Archive for 3 September 2010

How I Survived Middle Age

I survived by luck, I think.

In fact, I almost didn’t survive middle age.  I became covertly suicidal in my 40’s.  By age 50, I was praying that I would die before I turned 51.  When I had my cancerous prostate removed, I prayed that I would not wake up from the anesthesia.

I survived by drinking, mostly, and by crossdressing on the weekends.  Since I fervently believed that I could never pass, I stayed at home and drank myself into numbness.  In my 20’s and 30’s, I added additional camouflage by maintaining an interest is apparently manly things.  By my early 40’s I gave myself permission to abandon those charades, and increased my alcohol consumption proportionately.

If you, Gentle Reader, are not yourself transsexual but love or are related to a transsexual, know that for us the right gender is always on our minds.  Being transsexual is more than a fascination; it is more than a fetish; it is obsessive, but it is more than an obsession.  Many times we do our best to hide it.

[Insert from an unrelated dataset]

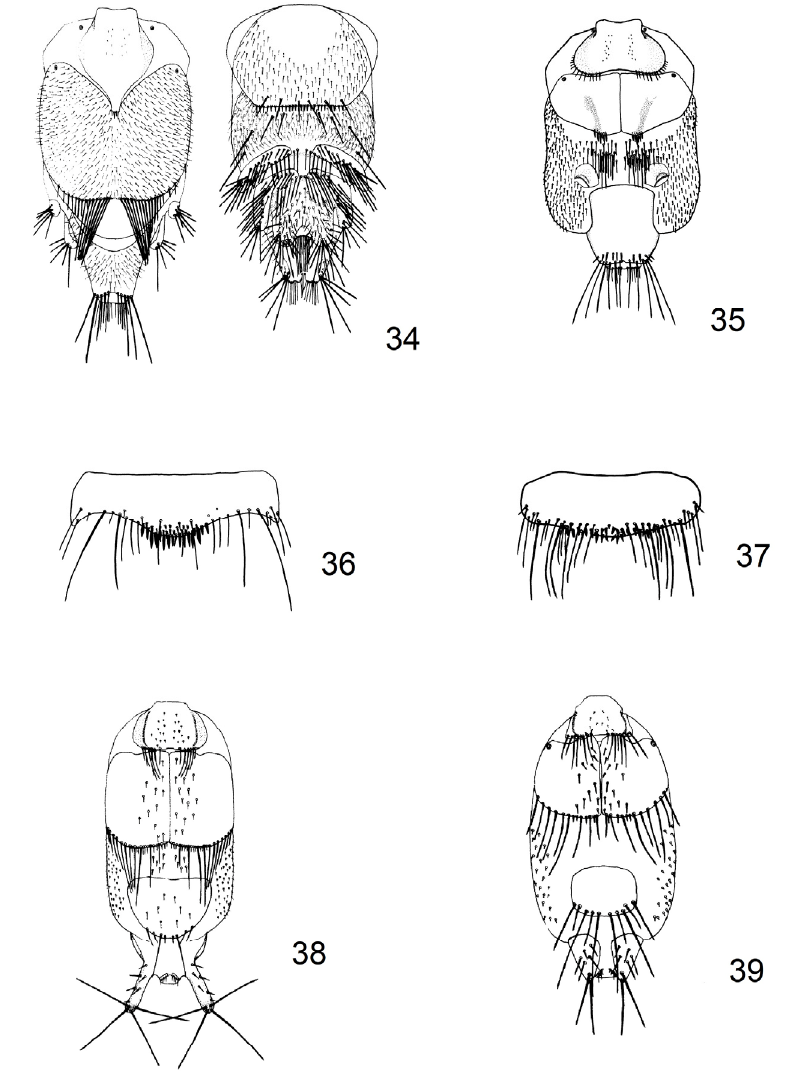
Figure 5. ( 34 ) Penicillidia ( Penicillidia ) conspicua Speiser, 1901, female, abdomen; ( 35 ) Penicillidia ( Penicillidia ) dufourii dufourii (Westwood, 1835), female, abdomen; ( 36 ) Phthiridium biarticulatum Hermann, 1804, male, sternite 5; ( 37 ) Phthiridium integrum (Theodor and Moscona, 1954), male, sternite 5; ( 38 ) Phthiridium biarticulatum Hermann, 1804, female, abdomen; ( 39 ) Phthiridium integrum (Theodor and Moscona, 1954), female, abdomen.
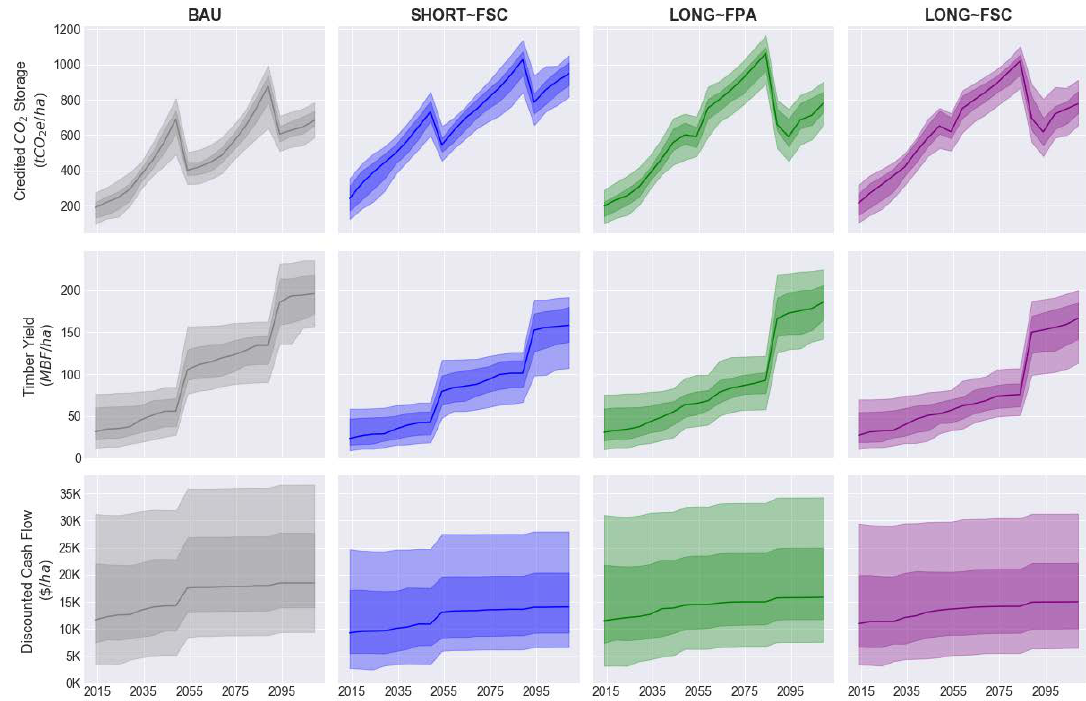
Figure 6. Dynamics of three KPIs over 100 years under four alternative management scenarios. The dark line in each graph represents the median value over time across the 64 parcels. The shaded areas correspond to the 25th–75th percentile range (darker), and the 10th–90th percentile range (lighter). Table 4. Isolated impacts of green tree retention and RMZ widths constraints on KPIs for each scenario. SHORT~FPA SHORT~FSC LONG~FPA LONG~FSC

Someone you love may be going through the same exercises of denial.  It is irrelevant whether that person is denying the same thing I denied, or is denying something entirely different: denial is not healthy.  She or he may, like me, be so totally locked up and frozen that discussion of the issues and causes is out of the question.  Just be patient, be supportive, and be loving.  If you can open yourself to consider an unusual mode of existence, perhaps your friend or loved one can, too.